#### Work to complete
Your task is to repeat each record verbatim, exactly as it was written.

◆ ◆ ◆ ◆

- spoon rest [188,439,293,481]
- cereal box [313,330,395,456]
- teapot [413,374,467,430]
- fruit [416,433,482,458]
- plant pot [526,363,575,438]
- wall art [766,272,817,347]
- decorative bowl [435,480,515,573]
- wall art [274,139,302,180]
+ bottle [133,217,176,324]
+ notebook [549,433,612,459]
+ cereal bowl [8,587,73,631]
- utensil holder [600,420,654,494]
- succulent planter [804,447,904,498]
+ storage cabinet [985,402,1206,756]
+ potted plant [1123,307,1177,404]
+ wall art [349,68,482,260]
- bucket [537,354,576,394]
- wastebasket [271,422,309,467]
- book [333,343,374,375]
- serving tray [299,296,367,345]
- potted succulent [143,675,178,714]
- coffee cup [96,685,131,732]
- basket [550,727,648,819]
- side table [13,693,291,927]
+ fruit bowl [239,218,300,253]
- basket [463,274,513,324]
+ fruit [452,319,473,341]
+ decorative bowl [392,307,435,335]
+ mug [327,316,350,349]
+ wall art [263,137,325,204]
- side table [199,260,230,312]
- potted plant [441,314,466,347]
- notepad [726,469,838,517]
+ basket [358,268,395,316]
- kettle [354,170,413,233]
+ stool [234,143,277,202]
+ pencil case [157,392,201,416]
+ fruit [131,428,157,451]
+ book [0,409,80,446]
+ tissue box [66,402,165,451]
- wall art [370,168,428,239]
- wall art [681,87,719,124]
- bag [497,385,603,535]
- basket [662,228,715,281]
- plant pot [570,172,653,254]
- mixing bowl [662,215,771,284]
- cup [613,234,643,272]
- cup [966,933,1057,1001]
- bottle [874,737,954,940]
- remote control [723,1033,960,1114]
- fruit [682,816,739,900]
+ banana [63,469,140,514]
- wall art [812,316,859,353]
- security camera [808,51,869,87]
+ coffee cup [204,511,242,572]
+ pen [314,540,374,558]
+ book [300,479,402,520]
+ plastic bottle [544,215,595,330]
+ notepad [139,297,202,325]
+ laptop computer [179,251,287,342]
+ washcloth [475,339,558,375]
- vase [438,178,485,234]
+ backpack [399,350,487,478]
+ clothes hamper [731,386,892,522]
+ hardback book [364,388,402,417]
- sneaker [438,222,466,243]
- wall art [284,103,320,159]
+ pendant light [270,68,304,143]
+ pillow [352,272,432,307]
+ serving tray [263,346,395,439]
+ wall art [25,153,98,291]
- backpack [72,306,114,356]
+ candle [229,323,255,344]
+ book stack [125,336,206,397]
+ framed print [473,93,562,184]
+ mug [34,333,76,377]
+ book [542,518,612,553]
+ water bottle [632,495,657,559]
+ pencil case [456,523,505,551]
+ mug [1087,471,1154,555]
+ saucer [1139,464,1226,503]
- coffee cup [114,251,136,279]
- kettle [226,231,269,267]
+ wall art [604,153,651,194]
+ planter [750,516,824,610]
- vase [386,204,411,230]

◆ ◆ ◆ ◆

#### Response to this task
- spoon rest [188,439,293,481]
- cereal box [313,330,395,456]
- teapot [413,374,467,430]
- fruit [416,433,482,458]
- plant pot [526,363,575,438]
- wall art [766,272,817,347]
- decorative bowl [435,480,515,573]
- wall art [274,139,302,180]
+ bottle [133,217,176,324]
+ notebook [549,433,612,459]
+ cereal bowl [8,587,73,631]
- utensil holder [600,420,654,494]
- succulent planter [804,447,904,498]
+ storage cabinet [985,402,1206,756]
+ potted plant [1123,307,1177,404]
+ wall art [349,68,482,260]
- bucket [537,354,576,394]
- wastebasket [271,422,309,467]
- book [333,343,374,375]
- serving tray [299,296,367,345]
- potted succulent [143,675,178,714]
- coffee cup [96,685,131,732]
- basket [550,727,648,819]
- side table [13,693,291,927]
+ fruit bowl [239,218,300,253]
- basket [463,274,513,324]
+ fruit [452,319,473,341]
+ decorative bowl [392,307,435,335]
+ mug [327,316,350,349]
+ wall art [263,137,325,204]
- side table [199,260,230,312]
- potted plant [441,314,466,347]
- notepad [726,469,838,517]
+ basket [358,268,395,316]
- kettle [354,170,413,233]
+ stool [234,143,277,202]
+ pencil case [157,392,201,416]
+ fruit [131,428,157,451]
+ book [0,409,80,446]
+ tissue box [66,402,165,451]
- wall art [370,168,428,239]
- wall art [681,87,719,124]
- bag [497,385,603,535]
- basket [662,228,715,281]
- plant pot [570,172,653,254]
- mixing bowl [662,215,771,284]
- cup [613,234,643,272]
- cup [966,933,1057,1001]
- bottle [874,737,954,940]
- remote control [723,1033,960,1114]
- fruit [682,816,739,900]
+ banana [63,469,140,514]
- wall art [812,316,859,353]
- security camera [808,51,869,87]
+ coffee cup [204,511,242,572]
+ pen [314,540,374,558]
+ book [300,479,402,520]
+ plastic bottle [544,215,595,330]
+ notepad [139,297,202,325]
+ laptop computer [179,251,287,342]
+ washcloth [475,339,558,375]
- vase [438,178,485,234]
+ backpack [399,350,487,478]
+ clothes hamper [731,386,892,522]
+ hardback book [364,388,402,417]
- sneaker [438,222,466,243]
- wall art [284,103,320,159]
+ pendant light [270,68,304,143]
+ pillow [352,272,432,307]
+ serving tray [263,346,395,439]
+ wall art [25,153,98,291]
- backpack [72,306,114,356]
+ candle [229,323,255,344]
+ book stack [125,336,206,397]
+ framed print [473,93,562,184]
+ mug [34,333,76,377]
+ book [542,518,612,553]
+ water bottle [632,495,657,559]
+ pencil case [456,523,505,551]
+ mug [1087,471,1154,555]
+ saucer [1139,464,1226,503]
- coffee cup [114,251,136,279]
- kettle [226,231,269,267]
+ wall art [604,153,651,194]
+ planter [750,516,824,610]
- vase [386,204,411,230]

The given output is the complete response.